An OTU1 has a bit rate of about 2.666 Gbit/s, an OTU2 has a bit rate of about 10.709 Gbit/s, an OTU3 has a bit rate of about 43.018 Gbit/s, and an OTU4 has a bit rate of about 111.8 Gbit/s.
In order to freely house a packet client signal while increasing a transmission efficiency in the optical transport network, a flexible ODU (ODUflex) signal is defined. The ODUflex signal includes, for example, ODUflex (GFP) for housing a packet client signal such as Internet Protocol version 4 (IPv4), Internet Protocol version 6 (IPv6), Multi Protocol Label Switching (MPLS), and Ethernet. The ODUflex (GFP) is a signal that encapsulates a packet client signal with a generic framing procedure (GFP) and that then GFP maps the packet client signal to an ODUflex payload and that adds an ODUflex overhead to the packet client signal.

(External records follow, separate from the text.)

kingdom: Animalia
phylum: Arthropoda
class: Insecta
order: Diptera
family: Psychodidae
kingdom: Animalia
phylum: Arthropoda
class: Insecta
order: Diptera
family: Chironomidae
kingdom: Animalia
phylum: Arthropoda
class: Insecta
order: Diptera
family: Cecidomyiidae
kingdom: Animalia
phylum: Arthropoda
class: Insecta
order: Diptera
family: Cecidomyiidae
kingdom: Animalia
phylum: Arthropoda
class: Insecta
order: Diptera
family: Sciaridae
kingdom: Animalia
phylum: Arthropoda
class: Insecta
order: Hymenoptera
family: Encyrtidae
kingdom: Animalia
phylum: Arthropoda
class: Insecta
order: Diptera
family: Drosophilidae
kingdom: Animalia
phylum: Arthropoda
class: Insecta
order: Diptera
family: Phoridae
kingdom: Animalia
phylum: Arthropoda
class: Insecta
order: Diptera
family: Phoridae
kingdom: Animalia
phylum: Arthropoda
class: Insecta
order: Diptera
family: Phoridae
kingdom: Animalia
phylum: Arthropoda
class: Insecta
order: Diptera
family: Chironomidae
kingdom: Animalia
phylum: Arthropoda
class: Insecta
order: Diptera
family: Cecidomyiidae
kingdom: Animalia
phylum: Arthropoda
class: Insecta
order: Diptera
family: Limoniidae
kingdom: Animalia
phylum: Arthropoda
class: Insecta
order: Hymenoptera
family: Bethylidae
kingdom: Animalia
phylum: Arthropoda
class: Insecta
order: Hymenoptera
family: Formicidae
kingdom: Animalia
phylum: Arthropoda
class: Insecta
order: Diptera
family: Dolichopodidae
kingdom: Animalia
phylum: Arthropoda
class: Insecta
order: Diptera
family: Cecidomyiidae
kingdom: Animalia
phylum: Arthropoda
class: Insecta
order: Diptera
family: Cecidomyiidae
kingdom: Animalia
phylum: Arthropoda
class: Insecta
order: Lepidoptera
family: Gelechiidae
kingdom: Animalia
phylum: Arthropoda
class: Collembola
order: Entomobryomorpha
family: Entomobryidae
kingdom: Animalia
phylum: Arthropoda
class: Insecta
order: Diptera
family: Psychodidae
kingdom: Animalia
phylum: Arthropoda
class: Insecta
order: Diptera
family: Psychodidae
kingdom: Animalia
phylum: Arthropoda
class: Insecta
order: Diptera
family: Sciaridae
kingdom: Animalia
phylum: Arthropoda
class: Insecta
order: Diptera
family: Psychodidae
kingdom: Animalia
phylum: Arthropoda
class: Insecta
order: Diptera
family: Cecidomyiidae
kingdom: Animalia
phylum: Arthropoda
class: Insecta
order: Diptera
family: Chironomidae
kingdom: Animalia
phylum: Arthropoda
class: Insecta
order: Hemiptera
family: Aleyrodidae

The ODUflex (GFP) can be multiplexed to a high order ODUk (HO ODUk) (k=2, 3, 4) of an order higher than the ODUflex (GFP) through a generic mapping procedure (GMP). In an ODU2, an ODU0, an ODU1, and an ODUflex are lower order ODUs. In an ODU0, an ODU1, and an ODU, an ODU2, an ODU3, and an ODU4 are high order ODUs.
In this case, a method and apparatus for transmitting a packet that can dynamically adjust a packet transport amount without packet damage is necessary.
The above information disclosed in this Background section is only for enhancement of understanding of the background of the invention and therefore it may contain information that does not form the prior art that is already known in this country to a person of ordinary skill in the art.